» DIRECTIONS
1) Translate into Spanish this sentence from the Morrison article: "Nobody in the WEC featherweight division has been able to match Brown’s brute force."
2) Resume the Morrison article, picking up right after its last sentence.

Even Brown, whose greatest physical attribute is his exceptional power. Nobody in the WEC featherweight division has been able to match Brown’s brute force. Morrison, who has a knack for slamming opponents and throwing them around himself, has never been bullied inside of the cage. Something will have to give.

“I don’t have a crystal ball,” Morrison said. “We’ll find out when we fight. But all the pressure is on him and the fight is in Sacramento, where they don’t like him because he beat the hometown boy twice. But pressure is on me two because I want this more than anything.”

A voracious reader and self-professed “geek” at heart, Morrison turned pro in June 2006 and credits Ken Shamrock’s nickname, “The World’s Most Dangerous Man” for helping him discover MMA. Morrison had been an avid pro wrestling fan and saw Shamrock moonlighting in the spectacle.

“Why do they call him ‘The World’s Most Dangerous Man’?” Morrison wondered, prompting him to research the moniker online. The inquisition opened his eyes to a sport that was gaining mainstream acceptance, but still wasn’t a hit in his inner city neighborhood. A little smack talk with a buddy prompted Morrison to step into the cage.

“I was playing a UFC game over a friend’s house and he was like, ‘Man you can’t do that! Them white boys will tear you up!’ I wound up doing a fight, and then another fight, and then another fight …”

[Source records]

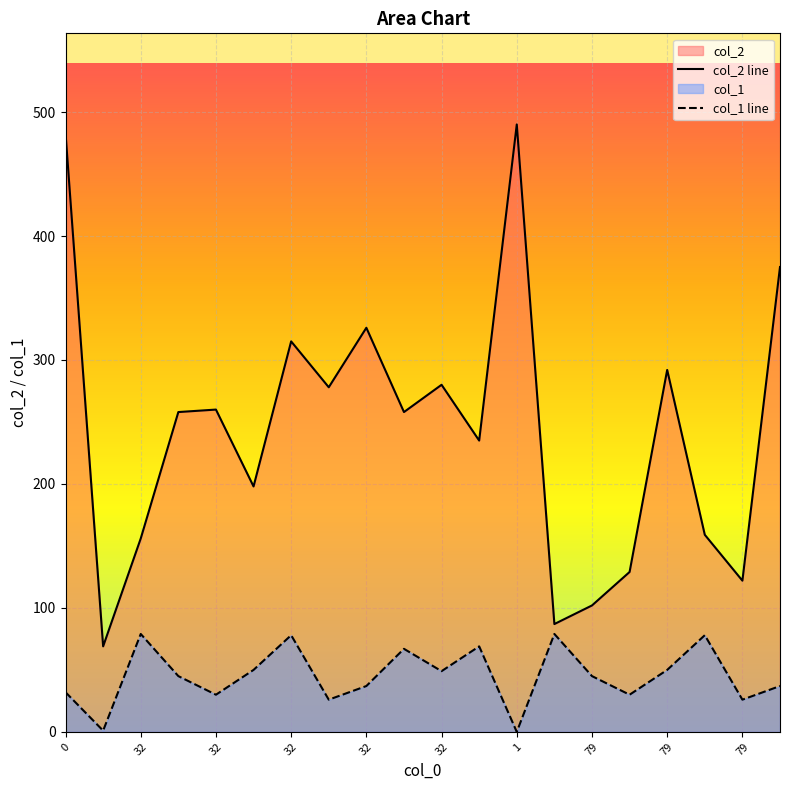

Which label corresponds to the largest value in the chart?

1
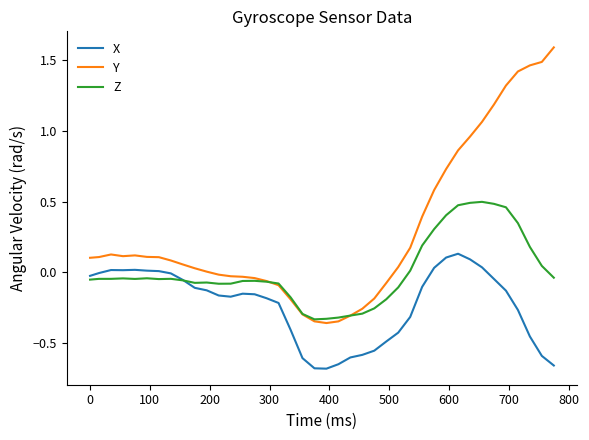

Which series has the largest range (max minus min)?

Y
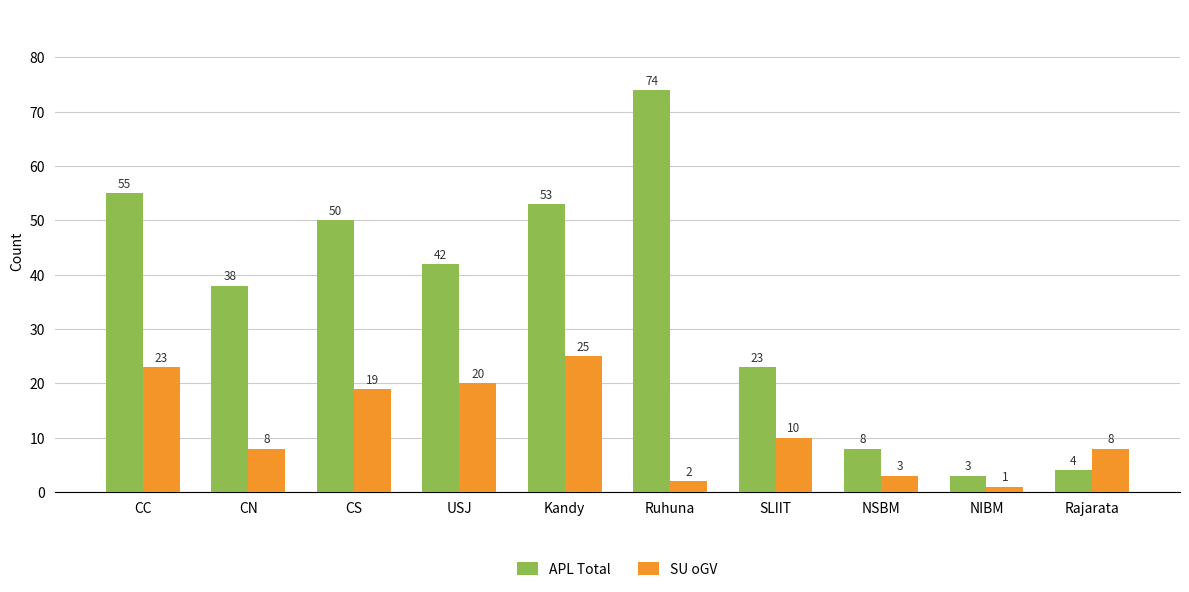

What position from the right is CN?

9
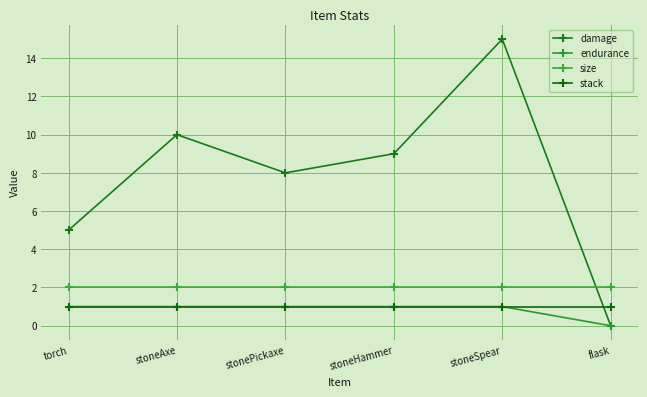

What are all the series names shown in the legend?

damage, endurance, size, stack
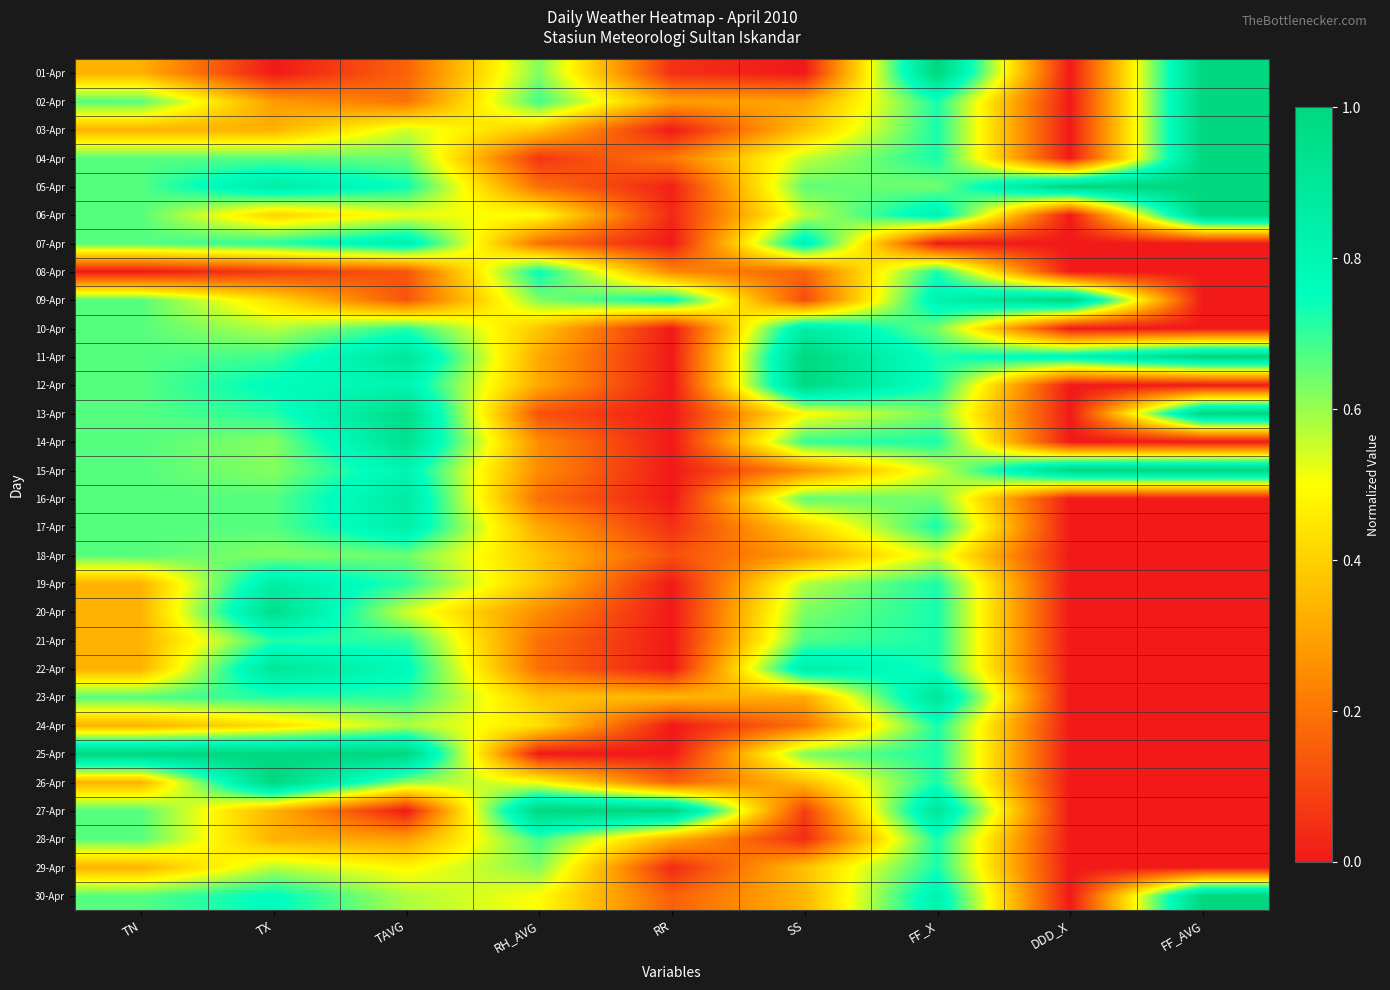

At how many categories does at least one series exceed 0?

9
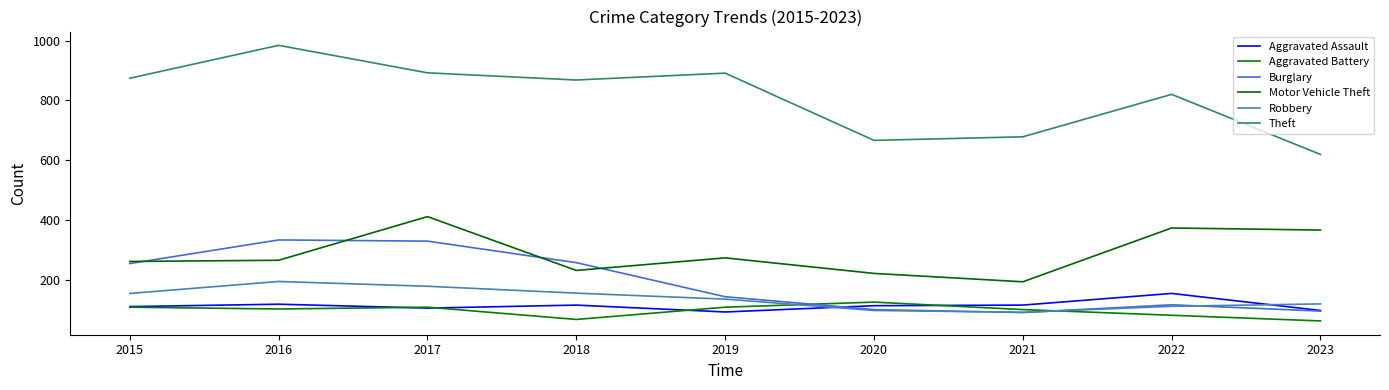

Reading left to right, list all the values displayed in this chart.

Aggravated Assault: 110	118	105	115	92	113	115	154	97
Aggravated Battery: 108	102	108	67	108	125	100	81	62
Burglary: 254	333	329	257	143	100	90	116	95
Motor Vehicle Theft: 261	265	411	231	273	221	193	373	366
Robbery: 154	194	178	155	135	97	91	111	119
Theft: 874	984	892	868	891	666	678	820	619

» RESPONSES PER TASK
1) Nadie en la división de peso pluma del WEC ha podido igualar la fuerza bruta de Brown.

2)
Morrison has no regrets about leaving home, though it means he must live apart from the most important people in his life – his daughter, his wife, and his mother. The former high school wrestler got to visit those loved ones during his Christmas Eve return, but was right back on the five-hour train to Richmond two days later. Maybe one day he can return to “the hood”, as he calls it, and open an MMA gym there. But not now. He believes he had to move from the City of Brotherly Love to pursue his dream and put food on his family’s table.

“It was either go outside, stand on the corner and sell drugs, get robbed or get shot or get locked up, or leave and do something constructive,” Morrison said. “I chose to do something constructive. I’m not trying to be a statistic. I’m trying to do something better for my family. Thank God the sacrifices have paid off.”